**What is needed**. Once the line containing "TASK-1285, status: 진행 중 -> 마침" is found in the records below, return it and each following line exactly, up to and including the line containing "BBGV-60, priority: Hög -> Låg", and nothing else.

**The data**.
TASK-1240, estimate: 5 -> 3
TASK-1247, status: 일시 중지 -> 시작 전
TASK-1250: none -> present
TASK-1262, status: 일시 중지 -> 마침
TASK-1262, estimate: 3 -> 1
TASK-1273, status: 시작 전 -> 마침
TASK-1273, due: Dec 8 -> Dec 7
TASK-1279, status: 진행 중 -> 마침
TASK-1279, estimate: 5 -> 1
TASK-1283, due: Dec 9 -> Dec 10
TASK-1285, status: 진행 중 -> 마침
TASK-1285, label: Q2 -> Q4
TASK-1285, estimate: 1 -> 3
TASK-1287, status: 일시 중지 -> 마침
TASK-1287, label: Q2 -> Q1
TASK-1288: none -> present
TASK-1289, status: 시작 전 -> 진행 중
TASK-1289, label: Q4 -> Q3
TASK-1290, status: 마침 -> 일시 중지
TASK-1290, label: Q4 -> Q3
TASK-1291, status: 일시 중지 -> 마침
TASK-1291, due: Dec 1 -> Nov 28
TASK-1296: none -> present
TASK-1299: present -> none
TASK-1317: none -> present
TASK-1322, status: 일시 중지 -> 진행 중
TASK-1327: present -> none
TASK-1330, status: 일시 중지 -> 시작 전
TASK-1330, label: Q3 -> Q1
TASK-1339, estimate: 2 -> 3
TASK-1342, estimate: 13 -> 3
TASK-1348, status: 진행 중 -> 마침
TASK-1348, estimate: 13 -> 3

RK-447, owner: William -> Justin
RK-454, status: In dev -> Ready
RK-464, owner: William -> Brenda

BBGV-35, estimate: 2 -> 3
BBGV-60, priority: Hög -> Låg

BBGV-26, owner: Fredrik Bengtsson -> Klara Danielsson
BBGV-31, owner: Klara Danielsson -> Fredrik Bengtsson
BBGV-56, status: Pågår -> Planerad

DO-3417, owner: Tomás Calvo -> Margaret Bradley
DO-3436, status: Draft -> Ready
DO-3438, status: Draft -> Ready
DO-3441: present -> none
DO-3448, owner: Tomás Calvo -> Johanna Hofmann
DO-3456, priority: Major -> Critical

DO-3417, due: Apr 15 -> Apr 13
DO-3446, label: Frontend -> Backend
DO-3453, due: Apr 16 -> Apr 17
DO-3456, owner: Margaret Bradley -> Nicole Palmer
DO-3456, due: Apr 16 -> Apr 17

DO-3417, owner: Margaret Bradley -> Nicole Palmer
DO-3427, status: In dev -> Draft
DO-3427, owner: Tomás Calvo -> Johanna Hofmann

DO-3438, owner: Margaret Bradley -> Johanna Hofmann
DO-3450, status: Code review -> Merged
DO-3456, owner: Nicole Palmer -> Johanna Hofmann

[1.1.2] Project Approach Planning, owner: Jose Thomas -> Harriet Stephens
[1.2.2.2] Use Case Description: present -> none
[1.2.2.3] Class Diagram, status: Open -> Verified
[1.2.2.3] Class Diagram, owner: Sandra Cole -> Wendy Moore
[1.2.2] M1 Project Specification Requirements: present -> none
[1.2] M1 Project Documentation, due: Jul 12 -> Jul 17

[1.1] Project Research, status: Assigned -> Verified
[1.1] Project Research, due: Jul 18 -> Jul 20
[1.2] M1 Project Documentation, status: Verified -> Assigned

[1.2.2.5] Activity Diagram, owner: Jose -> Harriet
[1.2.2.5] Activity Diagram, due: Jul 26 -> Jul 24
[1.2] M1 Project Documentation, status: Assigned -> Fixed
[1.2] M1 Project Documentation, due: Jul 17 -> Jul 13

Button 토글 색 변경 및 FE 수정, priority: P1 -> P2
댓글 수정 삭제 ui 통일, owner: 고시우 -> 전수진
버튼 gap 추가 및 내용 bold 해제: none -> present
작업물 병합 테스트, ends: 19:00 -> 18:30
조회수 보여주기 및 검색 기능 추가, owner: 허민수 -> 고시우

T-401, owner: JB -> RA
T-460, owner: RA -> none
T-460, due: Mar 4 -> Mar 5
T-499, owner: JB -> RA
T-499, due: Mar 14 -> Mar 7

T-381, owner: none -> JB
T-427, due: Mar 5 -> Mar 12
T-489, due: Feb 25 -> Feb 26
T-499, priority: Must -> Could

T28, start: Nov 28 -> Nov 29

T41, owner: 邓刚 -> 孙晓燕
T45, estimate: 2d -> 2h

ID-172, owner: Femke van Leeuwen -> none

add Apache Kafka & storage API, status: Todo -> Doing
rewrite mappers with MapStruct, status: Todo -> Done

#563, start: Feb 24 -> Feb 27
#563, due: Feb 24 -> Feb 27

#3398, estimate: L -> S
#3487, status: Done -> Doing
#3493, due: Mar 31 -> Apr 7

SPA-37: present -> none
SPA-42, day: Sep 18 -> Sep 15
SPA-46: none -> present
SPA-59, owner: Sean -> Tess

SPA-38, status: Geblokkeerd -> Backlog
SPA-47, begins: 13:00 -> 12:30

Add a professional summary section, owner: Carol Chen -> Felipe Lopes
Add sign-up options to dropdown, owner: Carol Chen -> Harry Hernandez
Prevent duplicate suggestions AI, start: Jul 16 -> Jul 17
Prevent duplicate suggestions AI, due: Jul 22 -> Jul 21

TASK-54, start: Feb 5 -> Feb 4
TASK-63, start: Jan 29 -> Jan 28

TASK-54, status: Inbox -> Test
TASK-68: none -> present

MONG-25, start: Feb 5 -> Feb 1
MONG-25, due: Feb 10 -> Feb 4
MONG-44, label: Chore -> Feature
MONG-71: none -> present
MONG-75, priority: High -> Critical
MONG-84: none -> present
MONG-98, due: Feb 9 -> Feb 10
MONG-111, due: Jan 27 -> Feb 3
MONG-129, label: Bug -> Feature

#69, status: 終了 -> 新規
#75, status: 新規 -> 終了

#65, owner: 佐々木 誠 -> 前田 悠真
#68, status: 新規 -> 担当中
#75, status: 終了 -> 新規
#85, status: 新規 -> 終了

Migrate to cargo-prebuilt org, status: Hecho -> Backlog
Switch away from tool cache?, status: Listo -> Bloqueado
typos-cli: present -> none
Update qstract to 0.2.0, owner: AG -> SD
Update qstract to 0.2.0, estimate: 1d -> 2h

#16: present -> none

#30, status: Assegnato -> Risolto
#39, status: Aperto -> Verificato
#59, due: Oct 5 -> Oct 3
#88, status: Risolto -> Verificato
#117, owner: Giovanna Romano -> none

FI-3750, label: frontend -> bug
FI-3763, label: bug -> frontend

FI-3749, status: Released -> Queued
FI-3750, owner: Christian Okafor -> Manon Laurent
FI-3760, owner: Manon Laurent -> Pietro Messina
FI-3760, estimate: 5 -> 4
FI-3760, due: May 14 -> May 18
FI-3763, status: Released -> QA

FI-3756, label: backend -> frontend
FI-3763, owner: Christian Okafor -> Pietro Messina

**Finished task**.
TASK-1285, status: 진행 중 -> 마침
TASK-1285, label: Q2 -> Q4
TASK-1285, estimate: 1 -> 3
TASK-1287, status: 일시 중지 -> 마침
TASK-1287, label: Q2 -> Q1
TASK-1288: none -> present
TASK-1289, status: 시작 전 -> 진행 중
TASK-1289, label: Q4 -> Q3
TASK-1290, status: 마침 -> 일시 중지
TASK-1290, label: Q4 -> Q3
TASK-1291, status: 일시 중지 -> 마침
TASK-1291, due: Dec 1 -> Nov 28
TASK-1296: none -> present
TASK-1299: present -> none
TASK-1317: none -> present
TASK-1322, status: 일시 중지 -> 진행 중
TASK-1327: present -> none
TASK-1330, status: 일시 중지 -> 시작 전
TASK-1330, label: Q3 -> Q1
TASK-1339, estimate: 2 -> 3
TASK-1342, estimate: 13 -> 3
TASK-1348, status: 진행 중 -> 마침
TASK-1348, estimate: 13 -> 3

RK-447, owner: William -> Justin
RK-454, status: In dev -> Ready
RK-464, owner: William -> Brenda

BBGV-35, estimate: 2 -> 3
BBGV-60, priority: Hög -> Låg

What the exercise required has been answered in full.